Le débat entre les acteurs eux-mêmes
John George Lambton, lord Durham
La poussière est à peine retombée sur les troubles de 1837-1838 que déjà se bousculent les interprétations à propos des causes et des responsables du soulèvement. Après tout, n’est-ce pas précisément ce qu’on demande de faire à lord Durham dans son rapport déposé à Londres en février 1839 ? « Je m'attendais à trouver un conflit entre un gouvernement et un peuple […]; je trouvai une lutte, non de principes, mais de races. » (NOTE 1) D’emblée, Durham pose une explication qui deviendra axiomatique et qui aura ses tenants parmi les historiens jusqu’à nos jours, de Fernand Ouellet à Maurice Séguin, qui reconnaissent le mérite de la froide et lucide interprétation du gouverneur-enquêteur : les motifs de la rébellion purent paraître dictés par des motifs politiques, ils révèlent en fait une crise plus profonde où l’affrontement ethnique a fini par définir les rapports entre les factions, ainsi que leur rapport avec l’État.
Le patriote Siméon Marchessault, après 1840
Pendant longtemps, la proximité des événements fait qu’à maints égards le débat est entretenu par d’ex-acteurs qui, très tôt après les Rébellions, publient leur version dans les journaux et sous forme d’opuscules. Parmi ces écrits apparaissent ceux de François-Xavier Prieur (1846), Boucher-Belleville (1839), Amédée Papineau (1855), Félix Poutré (1862) ou Robert Shore-Milnes Bouchette (1903). D’autres récits sont teintés de l’exotisme d’un séjour en terres australes, comme ceux de Louis-Léandre Ducharme (1845) et de LePailleur (1846) (NOTE 2). À tout seigneur tout honneur : dès 1839, Louis-Joseph Papineau fait paraître de Paris son Histoire de l’insurrection… en réponse au Rapport Durham, vite suivi de la Réfutation… de Clément Sabrevois de Bleury (NOTE 3).
Au moins jusqu’en 1855, les voix sont unanimes à déplorer «la regrettable rébellion». Deux questions sont alors surtout débattues, soit la responsabilité personnelle de Louis-Joseph Papineau et la présomption qu’il aurait fui au moment des combats, de même que le rôle du gouvernement colonial qui aurait apparemment provoqué les patriotes, pour les pousser à la révolte et ainsi pouvoir réprimer légitimement un mouvement jusque-là légaliste et démocratique.

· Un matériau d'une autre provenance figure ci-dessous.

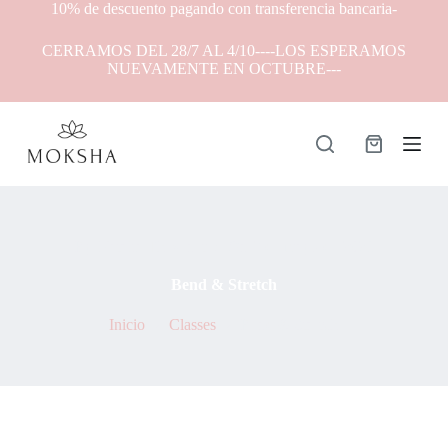
10% de descuento pagando con transferencia bancaria-
S
a
CERRAMOS DEL 28/7 AL 4/10----LOS ESPERAMOS
l
NUEVAMENTE EN OCTUBRE---
t
a
r
a
l
Carro
c
de
o
compra
n
t
e
By
Natalia Thevenet
On
7 de mayo de 2021
n
i
Bend & Stretch
d
o
Inicio
Classes
Bend & Stretch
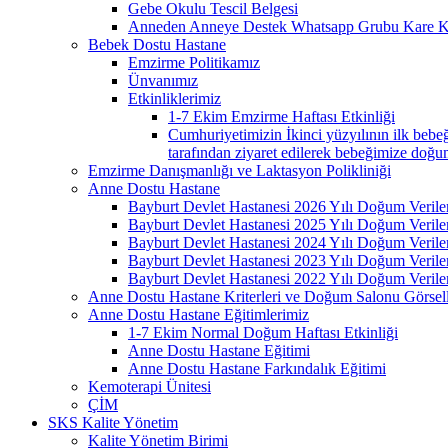
Gebe Okulu Tescil Belgesi
Anneden Anneye Destek Whatsapp Grubu Kare 
Bebek Dostu Hastane
Emzirme Politikamız
Ünvanımız
Etkinliklerimiz
1-7 Ekim Emzirme Haftası Etkinliği
Cumhuriyetimizin İkinci yüzyılının ilk beb
tarafından ziyaret edilerek bebeğimize doğum
Emzirme Danışmanlığı ve Laktasyon Polikliniği
Anne Dostu Hastane
Bayburt Devlet Hastanesi 2026 Yılı Doğum Verile
Bayburt Devlet Hastanesi 2025 Yılı Doğum Verile
Bayburt Devlet Hastanesi 2024 Yılı Doğum Verile
Bayburt Devlet Hastanesi 2023 Yılı Doğum Verile
Bayburt Devlet Hastanesi 2022 Yılı Doğum Verile
Anne Dostu Hastane Kriterleri ve Doğum Salonu Görsell
Anne Dostu Hastane Eğitimlerimiz
1-7 Ekim Normal Doğum Haftası Etkinliği
Anne Dostu Hastane Eğitimi
Anne Dostu Hastane Farkındalık Eğitimi
Kemoterapi Ünitesi
ÇİM
SKS Kalite Yönetim
Kalite Yönetim Birimi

L’épisode des Rébellions entre dans les premiers livres d’histoire
F.X. Garneau, Histoire du Canada depuis sa découverte jusqu'à nos jours, tome 3, 1882
Tandis que les acteurs des rébellions ferraillent à propos de la responsabilité des uns et du mérite des autres, d’authentiques ouvrages d’histoire commencent à paraître et tentent de placer les événements de 1837-1838 dans un contexte plus large. Le troisième tome de la monumentale Histoire de François-Xavier Garneau paraît en 1852. L’auteur y propose la première interprétation globalement positive du combat politique patriote, dans le prolongement de la tradition libérale whig anglaise et en s’appuyant surtout sur les journaux de l’Assemblée législative et le rapport des enquêtes britanniques à propos du Bas-Canada. En s’appuyant plutôt sur la revue des journaux anglophones, The Late History de Robert Christie (1855) oppose à Garneau une lecture ethnique du conflit, beaucoup plus critique envers les motivations patriotes. Les autres ouvrages de l’époque, tels Histoire de cinquante ans de T.P. Bédard (1869) ou Le Canada sous l’Union de Louis-Philippe Turcotte, évoquent surtout l’épisode patriote afin de faire l’apologie des gains politiques ultérieurs de Louis-Hippolyte LaFontaine (NOTE 4).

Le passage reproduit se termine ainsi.